Rückblick Herbstsession 2024

Die Temperaturen sinken, die Blätter fallen, die Herbstsession ist zu Ende. Hier deshalb meine persönlichen Eindrücke vor und hinter der Kulisse aus drei intensiven Wochen im Bundeshaus.

Für einen kurzen und ganzheitlichen (nicht persönlich gefärbten) Überblick über die Session empfehle ich Euch zusätzlich auch die Lektüre des Live-Tickers von SRF.

Bereits in der Sommersession habe ich Euch gesagt, dass das Thema «GELD» ziemlich allgegenwärtig war. In dieser Session ist es aber noch viel schlimmer. Auch wenn man immer denkt «schlimmer, geht nimmer …».

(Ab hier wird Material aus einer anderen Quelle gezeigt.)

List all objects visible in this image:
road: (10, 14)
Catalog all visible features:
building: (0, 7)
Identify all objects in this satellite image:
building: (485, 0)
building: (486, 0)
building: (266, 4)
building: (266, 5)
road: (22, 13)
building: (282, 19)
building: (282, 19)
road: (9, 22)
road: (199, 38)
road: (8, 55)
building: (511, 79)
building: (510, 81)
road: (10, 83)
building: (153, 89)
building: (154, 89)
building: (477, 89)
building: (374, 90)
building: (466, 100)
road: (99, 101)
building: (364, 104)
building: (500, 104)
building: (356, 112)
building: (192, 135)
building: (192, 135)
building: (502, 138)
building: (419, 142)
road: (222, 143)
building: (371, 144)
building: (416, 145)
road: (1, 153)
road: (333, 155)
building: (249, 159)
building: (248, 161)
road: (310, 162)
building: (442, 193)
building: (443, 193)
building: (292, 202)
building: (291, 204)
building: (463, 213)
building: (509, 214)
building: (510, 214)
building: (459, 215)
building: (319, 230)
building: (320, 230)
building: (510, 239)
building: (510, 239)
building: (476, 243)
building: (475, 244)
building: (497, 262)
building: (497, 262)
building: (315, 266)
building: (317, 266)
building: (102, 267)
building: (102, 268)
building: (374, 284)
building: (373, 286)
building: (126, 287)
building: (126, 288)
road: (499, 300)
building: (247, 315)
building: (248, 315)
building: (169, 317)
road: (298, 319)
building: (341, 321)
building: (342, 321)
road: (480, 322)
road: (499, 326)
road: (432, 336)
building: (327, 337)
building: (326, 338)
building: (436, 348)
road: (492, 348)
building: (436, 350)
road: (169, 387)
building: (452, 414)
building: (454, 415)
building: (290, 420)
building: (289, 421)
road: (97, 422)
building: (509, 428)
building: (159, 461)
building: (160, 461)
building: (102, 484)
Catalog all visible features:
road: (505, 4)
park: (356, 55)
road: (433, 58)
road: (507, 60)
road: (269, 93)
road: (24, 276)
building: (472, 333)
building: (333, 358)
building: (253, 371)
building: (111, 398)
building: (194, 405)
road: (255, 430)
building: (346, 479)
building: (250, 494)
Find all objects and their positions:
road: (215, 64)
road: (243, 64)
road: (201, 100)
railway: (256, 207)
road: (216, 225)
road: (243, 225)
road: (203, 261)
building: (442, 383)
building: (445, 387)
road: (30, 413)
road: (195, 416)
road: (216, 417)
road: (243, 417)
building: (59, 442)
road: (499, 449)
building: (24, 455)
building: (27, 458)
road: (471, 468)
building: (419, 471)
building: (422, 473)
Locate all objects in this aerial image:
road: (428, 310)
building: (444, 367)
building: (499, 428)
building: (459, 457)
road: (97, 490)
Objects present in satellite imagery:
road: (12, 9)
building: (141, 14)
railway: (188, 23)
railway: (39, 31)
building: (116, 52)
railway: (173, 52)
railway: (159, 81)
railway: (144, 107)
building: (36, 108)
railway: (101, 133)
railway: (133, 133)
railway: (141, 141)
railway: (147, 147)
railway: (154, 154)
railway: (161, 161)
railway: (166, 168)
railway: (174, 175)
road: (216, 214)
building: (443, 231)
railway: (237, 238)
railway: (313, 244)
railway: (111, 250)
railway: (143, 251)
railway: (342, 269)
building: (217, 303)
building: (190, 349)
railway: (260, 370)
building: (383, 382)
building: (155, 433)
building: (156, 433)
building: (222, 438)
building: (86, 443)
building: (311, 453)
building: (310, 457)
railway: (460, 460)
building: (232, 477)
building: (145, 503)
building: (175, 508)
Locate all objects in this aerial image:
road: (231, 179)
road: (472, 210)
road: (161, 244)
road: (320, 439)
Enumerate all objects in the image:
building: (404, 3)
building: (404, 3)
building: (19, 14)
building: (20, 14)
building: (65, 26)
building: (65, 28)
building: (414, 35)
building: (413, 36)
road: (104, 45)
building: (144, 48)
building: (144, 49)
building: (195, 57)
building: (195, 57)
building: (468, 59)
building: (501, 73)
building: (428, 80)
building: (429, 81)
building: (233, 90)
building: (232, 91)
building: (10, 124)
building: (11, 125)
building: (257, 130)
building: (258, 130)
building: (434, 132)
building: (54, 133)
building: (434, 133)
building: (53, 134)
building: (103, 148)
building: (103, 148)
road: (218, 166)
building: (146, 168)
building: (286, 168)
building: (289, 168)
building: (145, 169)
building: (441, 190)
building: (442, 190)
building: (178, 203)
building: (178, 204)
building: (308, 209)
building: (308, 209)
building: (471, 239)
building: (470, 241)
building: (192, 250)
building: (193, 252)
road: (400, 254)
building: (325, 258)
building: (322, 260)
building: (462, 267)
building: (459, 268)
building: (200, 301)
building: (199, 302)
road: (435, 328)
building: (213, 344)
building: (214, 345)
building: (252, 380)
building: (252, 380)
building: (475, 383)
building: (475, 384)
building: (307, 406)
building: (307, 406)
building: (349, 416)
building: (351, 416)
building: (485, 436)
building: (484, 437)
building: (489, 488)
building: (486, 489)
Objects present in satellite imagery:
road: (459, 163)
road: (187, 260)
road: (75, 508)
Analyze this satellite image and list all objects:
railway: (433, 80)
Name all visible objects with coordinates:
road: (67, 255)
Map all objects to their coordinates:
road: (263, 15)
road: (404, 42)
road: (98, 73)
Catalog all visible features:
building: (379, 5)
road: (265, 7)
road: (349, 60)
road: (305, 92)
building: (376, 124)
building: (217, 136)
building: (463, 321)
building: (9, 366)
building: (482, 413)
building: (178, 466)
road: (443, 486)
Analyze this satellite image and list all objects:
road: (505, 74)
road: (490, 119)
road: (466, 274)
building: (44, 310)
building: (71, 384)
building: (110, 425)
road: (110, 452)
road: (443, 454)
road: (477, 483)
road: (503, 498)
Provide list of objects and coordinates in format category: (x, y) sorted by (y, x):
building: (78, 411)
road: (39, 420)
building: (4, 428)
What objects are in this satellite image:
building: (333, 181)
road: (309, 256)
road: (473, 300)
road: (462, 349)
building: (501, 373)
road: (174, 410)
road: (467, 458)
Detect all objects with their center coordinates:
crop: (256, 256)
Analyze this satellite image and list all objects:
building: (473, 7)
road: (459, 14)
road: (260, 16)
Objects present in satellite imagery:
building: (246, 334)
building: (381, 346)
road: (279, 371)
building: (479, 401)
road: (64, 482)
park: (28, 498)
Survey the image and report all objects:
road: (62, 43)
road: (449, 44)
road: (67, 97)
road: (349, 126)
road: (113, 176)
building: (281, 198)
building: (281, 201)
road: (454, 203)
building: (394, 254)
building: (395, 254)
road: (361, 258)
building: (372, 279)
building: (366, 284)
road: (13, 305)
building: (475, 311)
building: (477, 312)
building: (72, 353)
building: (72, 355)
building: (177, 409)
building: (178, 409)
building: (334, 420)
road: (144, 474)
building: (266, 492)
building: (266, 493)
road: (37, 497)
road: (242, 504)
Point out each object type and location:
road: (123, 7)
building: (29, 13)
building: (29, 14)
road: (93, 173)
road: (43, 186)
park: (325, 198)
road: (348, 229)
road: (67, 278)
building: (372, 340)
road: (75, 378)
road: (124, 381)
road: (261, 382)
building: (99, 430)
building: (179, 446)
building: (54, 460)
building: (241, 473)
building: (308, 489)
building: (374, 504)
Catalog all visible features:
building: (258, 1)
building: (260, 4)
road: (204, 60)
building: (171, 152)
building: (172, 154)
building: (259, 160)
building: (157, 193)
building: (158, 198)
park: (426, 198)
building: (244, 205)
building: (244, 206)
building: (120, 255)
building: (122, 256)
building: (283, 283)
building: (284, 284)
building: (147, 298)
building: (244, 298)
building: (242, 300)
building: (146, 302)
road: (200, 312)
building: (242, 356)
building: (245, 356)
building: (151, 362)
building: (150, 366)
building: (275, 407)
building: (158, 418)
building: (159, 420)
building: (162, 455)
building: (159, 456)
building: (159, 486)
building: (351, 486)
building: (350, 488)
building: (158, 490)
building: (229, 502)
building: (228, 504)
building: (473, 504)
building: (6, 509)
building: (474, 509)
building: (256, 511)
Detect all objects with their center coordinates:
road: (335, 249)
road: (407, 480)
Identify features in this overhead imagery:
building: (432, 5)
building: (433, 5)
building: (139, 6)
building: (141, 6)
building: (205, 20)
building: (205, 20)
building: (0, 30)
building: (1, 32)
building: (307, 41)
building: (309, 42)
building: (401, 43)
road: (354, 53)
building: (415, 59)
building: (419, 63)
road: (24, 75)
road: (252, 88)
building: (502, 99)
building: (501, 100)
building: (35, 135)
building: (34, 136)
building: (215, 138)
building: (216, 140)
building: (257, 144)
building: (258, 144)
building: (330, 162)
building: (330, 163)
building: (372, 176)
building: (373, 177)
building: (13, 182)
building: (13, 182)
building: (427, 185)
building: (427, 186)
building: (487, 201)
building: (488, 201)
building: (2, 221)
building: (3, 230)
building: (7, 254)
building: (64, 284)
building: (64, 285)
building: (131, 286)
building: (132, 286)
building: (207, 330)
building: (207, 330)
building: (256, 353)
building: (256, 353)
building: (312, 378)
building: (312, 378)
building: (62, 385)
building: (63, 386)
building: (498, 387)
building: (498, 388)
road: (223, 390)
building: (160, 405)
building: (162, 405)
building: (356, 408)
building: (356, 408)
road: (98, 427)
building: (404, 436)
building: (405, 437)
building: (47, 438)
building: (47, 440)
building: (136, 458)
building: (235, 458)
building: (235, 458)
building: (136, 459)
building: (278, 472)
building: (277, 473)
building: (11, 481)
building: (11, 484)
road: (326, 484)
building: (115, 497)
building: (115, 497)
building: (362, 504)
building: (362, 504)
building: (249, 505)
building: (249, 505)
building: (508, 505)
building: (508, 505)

Die Session startete mit dem runden Tisch im Bernerhof neben dem Bundeshaus. Der Bundesrat, resp. die Finanzministerin hat dazu eingeladen. Es ging um die Präsentation des Expertenberichts Gaillard. Der Bericht schlug massive Einsparungen vor, um das strukturelle Defizit des Bundeshaushalts zu senken. Dabei wurde Sparen in allen Bereichen vorgeschlagen – von Sozialleistungen bis hin zu Verkehrsinvestitionen. Dies sei notwendig, um die finanzielle Stabilität des Landes zu gewährleisten.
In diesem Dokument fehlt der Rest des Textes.